Thank you!!Thank you!! I just tested the code using gnu compiler, and
it works very well!!

 

[James Kanze]

The footnote to 7.3.1.1(1) of the C++ standard says: "Although
entities in an unnamed namespace might have external linkage, they are
effectively qualified by a name unique to their
translation unit and therefore can never be seen from any other
translation unit"

What this means is that entities in an unnamed namespace are not
visible from other TUs.

That's not quite true. What it means is that they cannot be
names in other TU's.
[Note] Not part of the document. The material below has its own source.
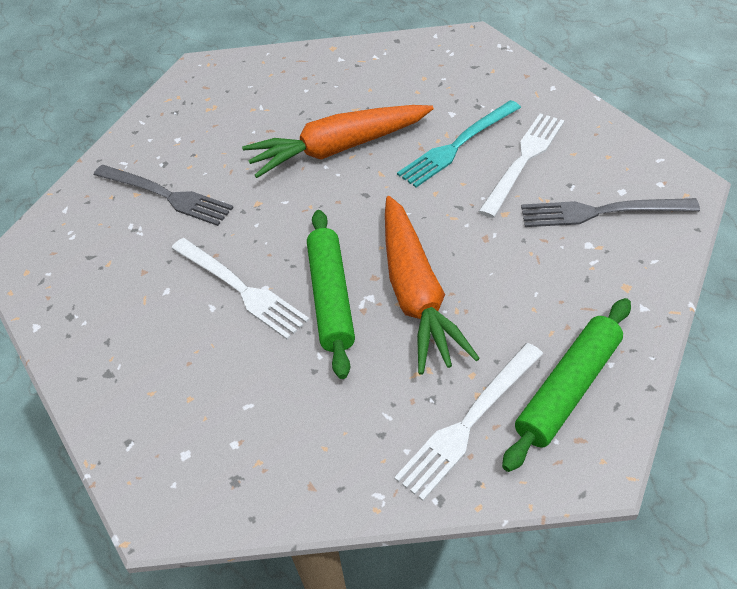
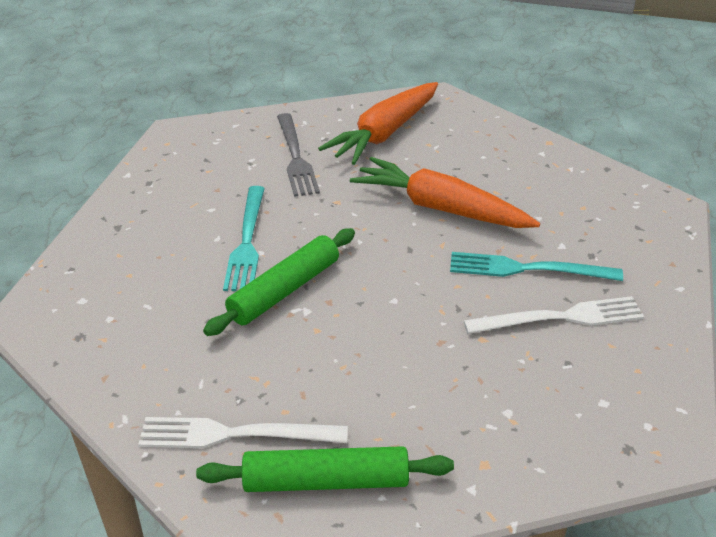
camera: 45 degrees right, 10 degrees down
white fork [171,238,310,340] -> turquoise fork [223,186,265,291]
orange carrot [385,196,480,375] -> orange carrot moved to [318,82,438,165]
grey fork [521,198,700,227] -> none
If your compiler supports export, they can
be seen and used by template instantiations, when the template
has been defined in another TU. (That is, in fact, part of the
reason why the anonymous namespace was invented.)

Note for example:

template< int& ri > class T{} ;

static int i1 ;
T< i1 > t1 ; // Illegal...

namespace { int i2 ; } ;
T< i2 > t2 ; // Legal...

If T were actuallly exported, and contained code, that code
could refer to i2 by means of its argument ri. Even though the
code was in another translation unit. This is not possible with
static.

 

[CrazyJohn]

Dude, thanks for your reply, I really appreciate it. I was just about
to tell myself I understand this, but what you said confuses me
again.

That's not quite true. What it means is that they cannot be
names in other TU's. If your compiler supports export, they can
be seen and used by template instantiations, when the template
has been defined in another TU. (That is, in fact, part of the
reason why the anonymous namespace was invented.)

Note for example:

template< int& ri > class T{} ;

static int i1 ;
T< i1 > t1 ; // Illegal...

namespace { int i2 ; } ;
T< i2 > t2 ; // Legal...

I understand why using "i1" is illegal, but would you explain why
using unnamed namespace is legal again? And what is this "export"
thing btw......

Thanks in advance.

 

[James Kanze]

Dude, thanks for your reply, I really appreciate it. I was just about
to tell myself I understand this, but what you said confuses me
again.

I understand why using "i1" is illegal, but would you explain why
using unnamed namespace is legal again?

The difference is simple: using static forces internal linkage,
and the standard says that you cannot instantiate a template
over something that has internal linkage. Roughly speaking, the
entity being named cannot be accessed outside of the translation
unit (and the "translation unit" in which template instantiation
takes place is distinct from the one which triggers the
instantiation, at least when the template is exported). An
anonymous namespace has no impact on linkage. The entity has
external linkage, exactly as if it had been declared in a named
namespace, or globally. What protects it from accidental
conflicts in other translation units is that you can't name the
namespace it's in. You can't name it, but the compiler still
knows, and can use it in the instantiation of a template.

And what is this "export"
thing btw......

A standard (but not widely implemented) feature which allows you
to define the templates in a separate translation unit, so that
you don't accidentally pick up unwanted local definitions.